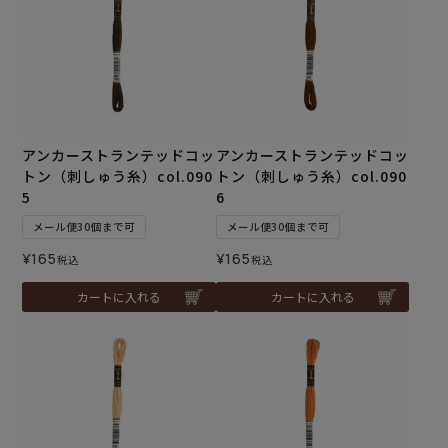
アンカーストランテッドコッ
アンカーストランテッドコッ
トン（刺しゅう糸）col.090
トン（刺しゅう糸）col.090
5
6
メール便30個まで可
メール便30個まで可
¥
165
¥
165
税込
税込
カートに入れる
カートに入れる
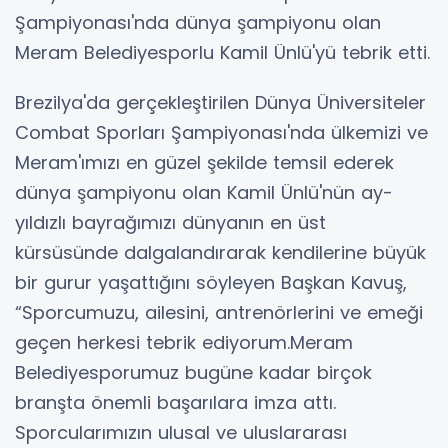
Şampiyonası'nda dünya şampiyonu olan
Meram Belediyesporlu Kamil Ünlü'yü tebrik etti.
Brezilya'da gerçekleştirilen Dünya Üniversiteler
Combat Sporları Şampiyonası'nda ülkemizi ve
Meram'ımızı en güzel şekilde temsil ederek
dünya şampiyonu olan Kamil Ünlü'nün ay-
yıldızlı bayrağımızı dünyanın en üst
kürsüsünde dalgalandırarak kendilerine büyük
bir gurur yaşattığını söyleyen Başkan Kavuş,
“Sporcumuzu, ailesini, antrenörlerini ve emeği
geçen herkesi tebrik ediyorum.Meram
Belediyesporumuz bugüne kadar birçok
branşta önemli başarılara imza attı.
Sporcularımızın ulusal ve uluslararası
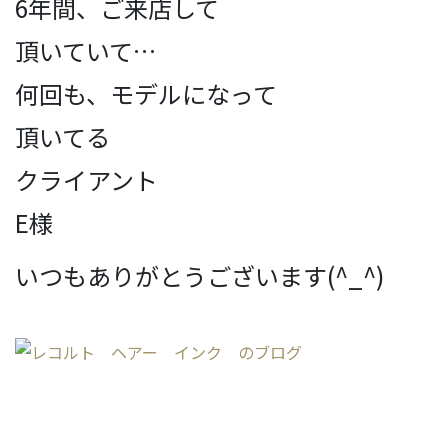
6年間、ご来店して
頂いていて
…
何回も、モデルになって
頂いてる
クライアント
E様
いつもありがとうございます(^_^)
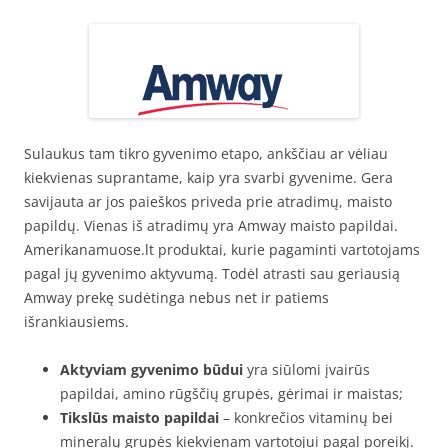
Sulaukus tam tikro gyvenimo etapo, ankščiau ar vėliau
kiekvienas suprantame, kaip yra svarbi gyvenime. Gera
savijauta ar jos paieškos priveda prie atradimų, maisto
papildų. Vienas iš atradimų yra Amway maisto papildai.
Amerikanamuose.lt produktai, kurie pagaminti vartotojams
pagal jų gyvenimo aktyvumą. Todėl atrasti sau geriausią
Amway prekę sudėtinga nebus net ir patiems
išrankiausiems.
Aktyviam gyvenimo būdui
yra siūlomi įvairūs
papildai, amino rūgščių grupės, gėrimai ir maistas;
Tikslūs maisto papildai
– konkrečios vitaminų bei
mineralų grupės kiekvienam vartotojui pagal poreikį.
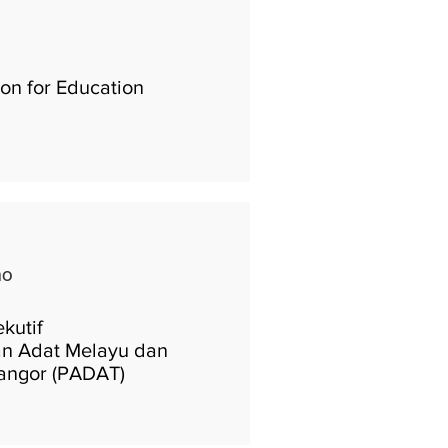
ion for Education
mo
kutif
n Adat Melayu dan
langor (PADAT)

Work instructions: Retype the lines from the one containing "išrankiausiems." down to the last line of the records, both included, exactly and nothing more. Pictures stay out.

Response to the exercise:
išrankiausiems.
Aktyviam gyvenimo būdui
yra siūlomi įvairūs
papildai, amino rūgščių grupės, gėrimai ir maistas;
Tikslūs maisto papildai
– konkrečios vitaminų bei
mineralų grupės kiekvienam vartotojui pagal poreikį.
ion for Education
mo
kutif
n Adat Melayu dan
langor (PADAT)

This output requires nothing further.